Le ministre s’illustre, manifestement et à en croire le constat affligeant de la Banque Mondiale en la matière, plus par les discours et la participation à des séminaires que par l’élaboration et la présentation, à son chef de gouvernement et à l’ANC et donc au peuple qui l’a investi, d’une stratégie et d’un plan d’action en matière de gouvernance et de transparence. Le ministre semble plutôt, jusqu’ici, consacrer son temps à la lutte contre la corruption, dont il annonce la stratégie de lutte, pour juin 2013.

– Où est l’argent public, qui prend quoi et combien et où le dépense-t-il ?

Entre-temps, peu ou prou, des choses ont été faites en matière de transparence financière, que ce soit dans la gestion des deniers de l’Etat ou des entreprises publiques, et elles ont été visibles. Budget après budget, loi de Finances complémentaire après loi de Finances complémentaires, rien ne filtre encore sur la manière dont été dépensés les milliards de dinars. Des rapports, comme ceux de la CGF qui contrôle la gestion des finances publiques, celui la Cour des Comptes qui n’est rendu public qu’en résumé très expurgé, ou celui de la Cour de discipline financière, ne sont pas rendus publics.
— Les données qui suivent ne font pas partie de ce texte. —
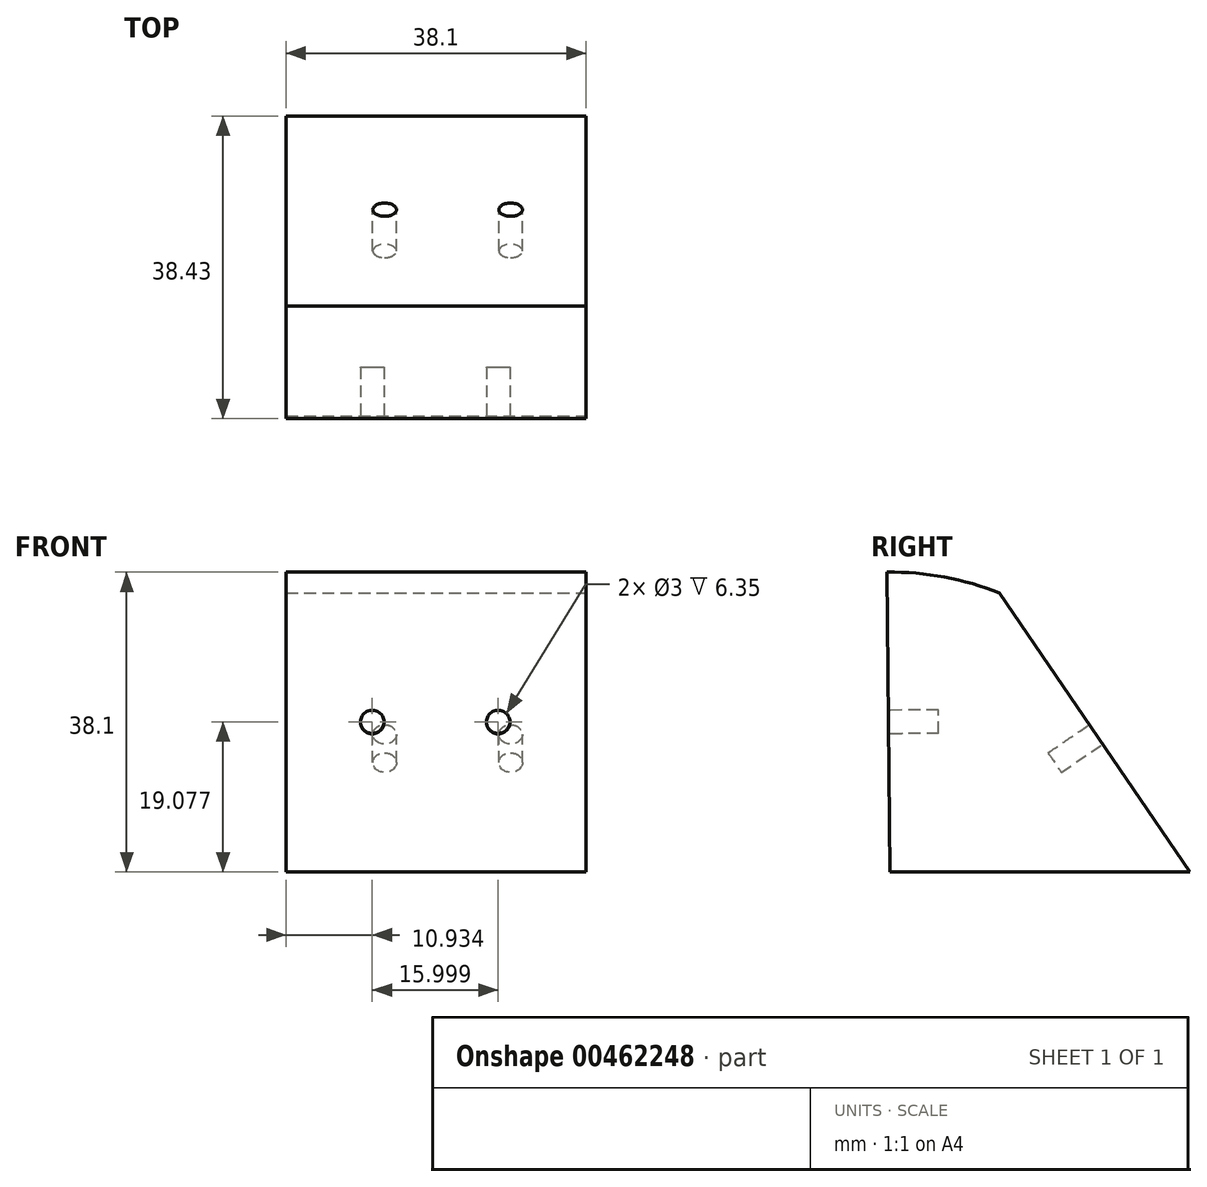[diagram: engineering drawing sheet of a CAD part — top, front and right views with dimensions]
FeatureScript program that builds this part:
annotation { "Feature Type Name" : "Feature", "Feature Type Description" : "" }
export const myFeature = defineFeature(function(context is Context, id is Id, definition is map)
    precondition{}
    {
        {
            var Q0;
            Q0=qCreatedBy(makeId("Top.planeOp"),FACE);
            var sketch = newSketch(context, id + "F0", { "sketchPlane" : qUnion([Q0])});
            skLineSegment(sketch, "E0.bottom", {"start": v(-18.58, 21.72) * mm, "end": v(19.52, 21.72) * mm});
            skLineSegment(sketch, "E0.top", {"start": v(-18.58, -16.38) * mm, "end": v(19.52, -16.38) * mm});
            skLineSegment(sketch, "E0.left", {"start": v(-18.58, 21.72) * mm, "end": v(-18.58, -16.38) * mm});
            skLineSegment(sketch, "E0.right", {"start": v(19.52, 21.72) * mm, "end": v(19.52, -16.38) * mm});
            skSolve(sketch);
        }
        {
            var Q0;
            Q0=makeQuery(id+"F0.imprint","IMPRINT",FACE,{"disambiguationData":[TD([[makeQuery(id+"F0.imprint","IMPRINT",EDGE,{"derivedFrom":sQuery(id+"F0.wireOp",EDGE,"E0.bottom")}),-1.0]])]});
            var Q1;
            Q1=sQuery(id+"F0.wireOp",EDGE,"E0.top");
            revolve(context, id + "F1", {"entities" : qUnion([Q0]), "axis" : qUnion([Q1]), "revolveType" : RevolveType.ONE_DIRECTION, "angle" : 68.5 * degree});
        }
        {
            var Q0;
            Q0=makeQuery(id+"F1.opRevolve","SWEPT_FACE",FACE,{"disambiguationData":[OSD([sQuery(id+"F0.wireOp",EDGE,"E0.left")])]});
            var sketch = newSketch(context, id + "F2", { "sketchPlane" : qUnion([Q0])});
            skLineSegment(sketch, "E1", {"start": v(2.42, 35.45) * mm, "end": v(-21.72, 0) * mm});
            skSolve(sketch);
        }
        {
            var Q0;
            Q0=makeQuery(id+"F2.imprint","IMPRINT",FACE,{"disambiguationData":[TD([[makeQuery(id+"F2.imprint","IMPRINT",EDGE,{"derivedFrom":sQuery(id+"F2.wireOp",EDGE,"E1")}),-1.0]])]});
            extrude(context, id + "F3", {"entities" : qUnion([Q0]), "operationType" : NewBodyOperationType.REMOVE, "endBound" : BoundingType.THROUGH_ALL, "oppositeDirection" : true, "depth" : 25.4 * mm, "offsetDistance" : 25.4 * mm});
        }
        {
            var Q0;
            Q0=makeQuery(id+"F1.opRevolve","CAP_FACE",FACE,{"disambiguationData":[OSD([sQuery(id+"F0.wireOp",EDGE,"E0.bottom"),sQuery(id+"F0.wireOp",EDGE,"E0.top"),sQuery(id+"F0.wireOp",EDGE,"E0.left"),sQuery(id+"F0.wireOp",EDGE,"E0.right")])],"isStart":false});
            var Q1;
            Q1=makeQuery(id+"F1.opRevolve","CAP_EDGE",EDGE,{"disambiguationData":[OSD([sQuery(id+"F0.wireOp",EDGE,"E0.top")])],"isStart":true});
            revolve(context, id + "F4", {"operationType" : NewBodyOperationType.ADD, "entities" : qUnion([Q0]), "axis" : qUnion([Q1]), "revolveType" : RevolveType.ONE_DIRECTION, "angle" : 22 * degree});
        }
        {
            var Q0;
            Q0=makeQuery(id+"F4.opRevolve","CAP_FACE",FACE,{"disambiguationData":[OSD([sQuery(id+"F0.wireOp",EDGE,"E0.bottom"),sQuery(id+"F0.wireOp",EDGE,"E0.top"),sQuery(id+"F0.wireOp",EDGE,"E0.left"),sQuery(id+"F0.wireOp",EDGE,"E0.right")])],"isStart":false});
            var sketch = newSketch(context, id + "F5", { "sketchPlane" : qUnion([Q0])});
            skCircle(sketch, "E2", {"center": v(-7.65, 19.2) * mm, "radius": 1.5 * mm});
            skCircle(sketch, "E3.1.0.0", {"center": v(8.35, 19.2) * mm, "radius": 1.5 * mm});
            skLineSegment(sketch, "E3.direction1", {"start": v(-7.65, 19.2) * mm, "end": v(8.35, 19.2) * mm, "construction": true});
            skSolve(sketch);
        }
        {
            var Q0;
            Q0=makeQuery(id+"F5.imprint","IMPRINT",FACE,{"disambiguationData":[TD([[makeQuery(id+"F5.imprint","IMPRINT",EDGE,{"derivedFrom":sQuery(id+"F5.wireOp",EDGE,"E2")}),-1.0]])]});
            var sketch = newSketch(context, id + "F6", { "sketchPlane" : qUnion([Q0])});
            skCircle(sketch, "E4", {"center": v(12.6, 36.51) * mm, "radius": 1.67 * mm});
            skSolve(sketch);
        }
        {
            var Q0;
            Q0=makeQuery(id+"F5.imprint","IMPRINT",FACE,{"disambiguationData":[TD([[makeQuery(id+"F5.imprint","IMPRINT",EDGE,{"derivedFrom":sQuery(id+"F5.wireOp",EDGE,"E2")}),1.0]])]});
            var Q1;
            Q1=makeQuery(id+"F6.imprint","IMPRINT",FACE,{"disambiguationData":[TD([[makeQuery(id+"F6.imprint","IMPRINT",EDGE,{"derivedFrom":makeQuery(id+"F5.imprint","IMPRINT",EDGE,{"derivedFrom":sQuery(id+"F5.wireOp",EDGE,"E3.1.0.0")})}),1.0]])]});
            extrude(context, id + "F7", {"entities" : qUnion([Q0, Q1]), "operationType" : NewBodyOperationType.REMOVE, "oppositeDirection" : true, "depth" : 6.35 * mm, "offsetDistance" : 25.4 * mm});
        }
        {
            var Q0;
            Q0=makeQuery(id+"F3.boolean.opBoolean","COPY",FACE,{"derivedFrom":makeQuery(id+"F3.opExtrude","SWEPT_FACE",FACE,{"disambiguationData":[OSD([sQuery(id+"F2.wireOp",EDGE,"E1")])]})});
            var sketch = newSketch(context, id + "F8", { "sketchPlane" : qUnion([Q0])});
            skCircle(sketch, "E5", {"center": v(-9.93, 8.9) * mm, "radius": 1.5 * mm});
            skCircle(sketch, "E6", {"center": v(6.07, 8.9) * mm, "radius": 1.5 * mm});
            skSolve(sketch);
        }
        {
            var Q0;
            Q0 = qSketchRegion(id + "F8", true);
            extrude(context, id + "F9", {"entities" : qUnion([Q0]), "operationType" : NewBodyOperationType.REMOVE, "oppositeDirection" : true, "depth" : 6.35 * mm, "offsetDistance" : 25.4 * mm});
        }
    });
Et s’ils le sont, ce n’est jamais dans leur intégralité. Un chef d’Etat qui se fait payer par une TV étrangère, en plus de sa pension de retraite de médecin, deux chefs d’Etat dont on ignore tout des finances personnelles et des ministres hommes d’affaires. De tous ceux-là, personne ne sait s’ils ont ou non fait déclaration de leurs biens, si ces déclarations ont été contrôlées et si ceux qui ont quitté le gouvernement possédaient toujours les mêmes biens ou bien plus. On ne sait pas non plus combien de nos ministres hommes d’affaires possèdent encore des comptes à l’étranger et si ces comptes sont toujours actifs et alimentés par quoi. On a essayé de poser toutes ces questions au ministre Ladgham qui nous a correctement envoyé sur les roses.

– La corruption a changé de camps.

Il faut ajouter à cela que le budget de l’Etat est établi de manière à ce que personne, ou presque, ne comprenne ce qu’il veut dire et ne puisse en déchiffrer les secrets. On n’y trouve ainsi pas, dans le détail, les salaires des différents ministres et des deux présidents. Rien non plus sur leurs privilèges financiers et autres facilités, le nombre de voitures mises à disposition, les aides ménagères, les immeubles et villas de l’Etat mis à leur disposition. Rien non plus sur les dépenses de l’ANC (Assemblée Nationale Constituante). Tout y est dit, mais des formules qui ne veulent rien dire et pourraient permettre tous les excès. On y ajoutera le très peu d’informations disponibles sur les sites des différents ministères et autres institutions financières, sur la manière dont ont été dépensés les milliards de Dinars de prêts contractés au nom et sur le dos de toute la population. Tout cela, parce que la bonne gouvernance commence par la transparence et parce qu’avant de lutter contre corruption, il fallait d’abord instaurer et mettre en exécution les règles de la transparence.

Quant à la lutte contre la corruption, le ministre Ladgham parle jusqu’ici plus de la corruption des autres et non de celle qui existe depuis l’installation des deux gouvernements dont il est issu. Et alors qu’il ne parle, dans les émissions TV, que de la corruption de 114 ou de 200 personnes, des experts, nationaux et internationaux, s’accordent à dire que l’un des plus grands effets de la révolution a été la «démocratisation de la corruption», qui explose, touche de nouvelles couches de population et de nouveaux responsables, politiques et économiques. Napoléon, paraît-il, aurait dit que «la révolution n’enlève pas les privilèges, elle en change seulement les bénéficiaires».